Tyrphostin 4-nitrobenzylidene malononitrile reduces chemotherapy toxicity without impairing efficacy

• Published in: Cancer research (Chicago, Ill.) Vol. 58; no. 11; pp. 2397 - 2403
• Main Authors: NOVOGRODSKY, A, WEISSPAPIR, M, PATYA, M, MESHORER, A, VANICHKIN, A
• Format: Journal Article
• Language: English
• Published: Philadelphia, PA American Association for Cancer Research 01.06.1998
• Subjects: Animals; Antineoplastic agents; Antineoplastic Agents - adverse effects; Apoptosis - drug effects; Biological and medical sciences; Bone Marrow - drug effects; Chemotherapy, Adjuvant; Cisplatin - adverse effects; Combined treatments (chemotherapy of immunotherapy associated with an other treatment); Doxorubicin - adverse effects; Drug Interactions; Enzyme Inhibitors - pharmacology; Female; Humans; Intestine, Small - drug effects; Kidney - drug effects; Lung Neoplasms - pathology; Medical sciences; Mice; Mice, Inbred C57BL; Mice, Nude; Neoplasm Transplantation; Neoplasms, Experimental - pathology; Nitriles - pharmacology; Pharmacology. Drug treatments; Protective Agents - pharmacology; Protein-Tyrosine Kinases - antagonists & inhibitors; Tumor Cells, Cultured; Tyrphostins; Antineoplastic agent; Lewis lung carcinoma; Carcinoma; Toxicity; Spontaneous; Tumoral tissue; Fibrosarcoma; Doxorubicin; Secondary effect; Platinum II Complexes; Lung disease; Drug combination; Sarcoma; Respiratory disease; Rodentia; Tolerance; Malignant tumor; In vitro; Cisplatin; In vivo; Vertebrata; Chemotherapy; Mammalia; Treatment; Mouse; Animal; Anthracyclins
• ISSN: 0008-5472; 1538-7445

In mice, 4-nitrobenzylidene malononitrile (AG1714), which belongs to the tyrphostin family, reduced toxicity induced by doxorubicin and cisplatin without impairing their antitumor efficacy. AG1714 reduced mortality induced by doxorubicin and cisplatin. It prevented, in a dose-dependent manner, cisplatin-induced nephrotoxicity as assessed by measurement of serum creatinine and blood urea nitrogen levels. The protective effect of AG1714 was most pronounced on its administration 2 h before cisplatin. AG1714 also prevented doxorubicin-induced myelosuppression as assessed by the scoring of bone marrow nucleated cells and colony-forming units. Cisplatin-induced small intestinal injury was also protected by AG1714 as assessed by histopathological analysis. In vitro, AG1714 reduced cisplatin-induced apoptosis in a murine fibroblastic cell line (A9) and did not affect doxorubicin-induced apoptosis of B-16 melanoma cells.
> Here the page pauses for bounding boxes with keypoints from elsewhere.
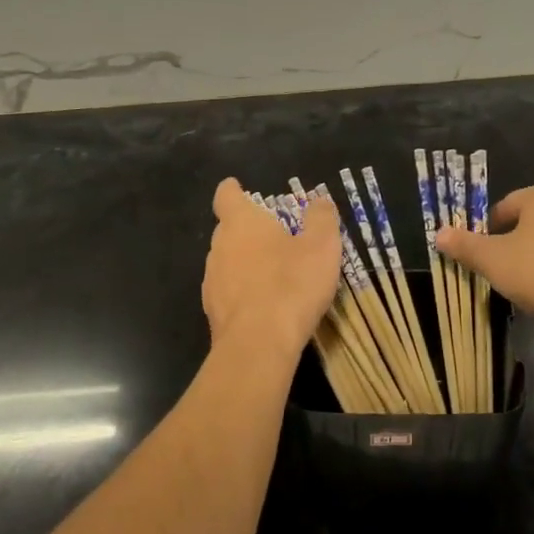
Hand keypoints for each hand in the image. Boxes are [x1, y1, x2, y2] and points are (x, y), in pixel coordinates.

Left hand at [202, 178, 342, 352]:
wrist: (258, 345)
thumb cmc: (291, 284)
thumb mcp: (321, 247)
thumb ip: (321, 218)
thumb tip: (320, 200)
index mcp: (241, 223)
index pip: (227, 196)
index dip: (233, 190)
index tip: (239, 188)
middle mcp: (219, 246)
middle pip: (228, 229)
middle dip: (247, 230)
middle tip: (275, 236)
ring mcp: (212, 281)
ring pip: (227, 262)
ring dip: (245, 263)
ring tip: (273, 274)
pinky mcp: (213, 312)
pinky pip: (228, 292)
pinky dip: (243, 292)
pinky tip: (265, 305)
In contrast to its protective effect against mortality and injury of normal tissues induced by chemotherapy, AG1714 did not impair its antitumor activity and in some tumor models enhanced it. This was evident by using the murine tumors B-16 melanoma, Lewis lung carcinoma, and methylcholanthrene-induced fibrosarcoma and the human tumors SK-28 melanoma and human ovary carcinoma xenografts in nude mice. Experiments in which low and high doses of cisplatin and doxorubicin were administered to tumor-bearing mice demonstrated that AG1714 reduced mortality of high-dose chemotherapy and increased its therapeutic index. AG1714 could provide a novel, useful tool to improve chemotherapy by allowing dose intensification.